Emperor Paul was idealistic and capable of great generosity, but he was also mercurial and capable of vindictiveness. Apart from Radishchev, he liberated Novikov from the fortress of Shlisselburg, and also Tadeusz Kościuszko, yet both liberated persons were kept in their own estates under police supervision. He viewed the Russian nobility as decadent and corrupt, and was determined to transform them into a disciplined, principled, loyal caste resembling a medieval chivalric order. To those few who conformed to his view of a modern-day knight (e.g., his favorites Kutaysov, Arakcheyev, Rostopchin) he granted more serfs during five years of his reign than his mother had presented to her lovers during thirty-four years of her own. Those who did not share his chivalric views were dismissed or lost their places at court: seven field marshals and many generals fell into this category.

In accordance with his chivalric ideals, Paul was elected as the Grand Master of the Knights Hospitaller, to whom he gave shelter following their ejection from Malta by Napoleon. His leadership resulted in the establishment of the Russian tradition of the Knights Hospitaller (Order of St John/Maltese Order) within the Imperial Orders of Russia. At a great expense, he built three castles in or around the Russian capital.
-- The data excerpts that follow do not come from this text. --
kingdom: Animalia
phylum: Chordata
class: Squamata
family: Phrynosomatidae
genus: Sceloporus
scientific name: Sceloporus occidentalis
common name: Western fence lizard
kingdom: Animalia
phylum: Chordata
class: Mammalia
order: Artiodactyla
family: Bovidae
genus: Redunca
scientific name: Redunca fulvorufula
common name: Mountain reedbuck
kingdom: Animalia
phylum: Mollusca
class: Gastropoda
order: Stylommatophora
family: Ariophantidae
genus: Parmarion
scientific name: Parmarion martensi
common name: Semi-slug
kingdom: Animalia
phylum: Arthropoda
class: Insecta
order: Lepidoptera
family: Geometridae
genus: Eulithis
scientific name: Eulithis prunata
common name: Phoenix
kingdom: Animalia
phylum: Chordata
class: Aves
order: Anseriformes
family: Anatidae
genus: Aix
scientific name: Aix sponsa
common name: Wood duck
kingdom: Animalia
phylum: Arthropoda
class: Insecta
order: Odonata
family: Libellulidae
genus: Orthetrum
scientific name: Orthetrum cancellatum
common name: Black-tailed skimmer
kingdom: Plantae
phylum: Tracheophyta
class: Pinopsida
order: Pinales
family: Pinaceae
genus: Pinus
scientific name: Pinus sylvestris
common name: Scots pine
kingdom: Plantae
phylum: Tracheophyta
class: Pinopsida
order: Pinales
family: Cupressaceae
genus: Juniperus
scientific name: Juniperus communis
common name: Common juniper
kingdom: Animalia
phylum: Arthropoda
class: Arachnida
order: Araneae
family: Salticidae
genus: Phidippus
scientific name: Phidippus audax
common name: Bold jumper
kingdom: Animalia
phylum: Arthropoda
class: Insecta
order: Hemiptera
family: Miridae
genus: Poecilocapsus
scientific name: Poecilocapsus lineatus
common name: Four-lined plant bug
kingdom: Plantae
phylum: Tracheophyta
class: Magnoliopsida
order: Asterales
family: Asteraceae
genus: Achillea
Much was made of his courtly love affair with Anna Lopukhina, but the relationship seems to have been platonic and was barely more than another detail in his ideal of chivalric manhood.

Paul's independent conduct of the foreign affairs plunged the country into the War of the Second Coalition against France in 1798, when he sent Suvorov to batter Napoleon in Switzerland and Ushakov to assist Nelson's operations in the Mediterranean. After great hardships endured and great victories won in either campaign, the emperor suddenly changed his mind and turned toward armed neutrality against Britain in 1801.

In both cases it seems as if he acted on personal pique, quarrelling with France because he took a "sentimental" interest in the Hospitallers, and then with Britain after it had captured Malta, their traditional home. Besides the previously abandoned plans of a joint Russo-French naval assault onto the British Isles, another of his famous follies was the dispatching of the Cossack expeditionary force to fight the British in India (see Indian March of Paul).

Paul's premonitions of assassination were well-founded. His attempts to force the nobility to adopt a code of chivalry alienated many of his trusted advisors. The Emperor also discovered outrageous machinations and corruption in the Russian treasury. Although he repealed Catherine's law which allowed the corporal punishment of the free classes and directed reforms which resulted in greater rights for the peasantry, and better treatment for serfs on agricultural estates, most of his policies were viewed as a great annoyance to the noble class and induced his enemies to work out a plan of action. On the night of the March 11, 1801, Paul was murdered in his bedroom in the newly built St Michael's Castle by a band of dismissed officers headed by General Bennigsen, a Hanoverian in the Russian service. They charged into his bedroom, flushed with drink after supping together, and found Paul hiding behind some drapes in the corner. The conspirators pulled him out, forced him to the table, and tried to compel him to sign his abdication. Paul offered some resistance, and one of the assassins struck him with a sword, after which he was strangled and trampled to death. He was succeeded by his son, the Emperor Alexander I, who was actually in the palace, and to whom General Nicholas Zubov, one of the assassins, announced his accession.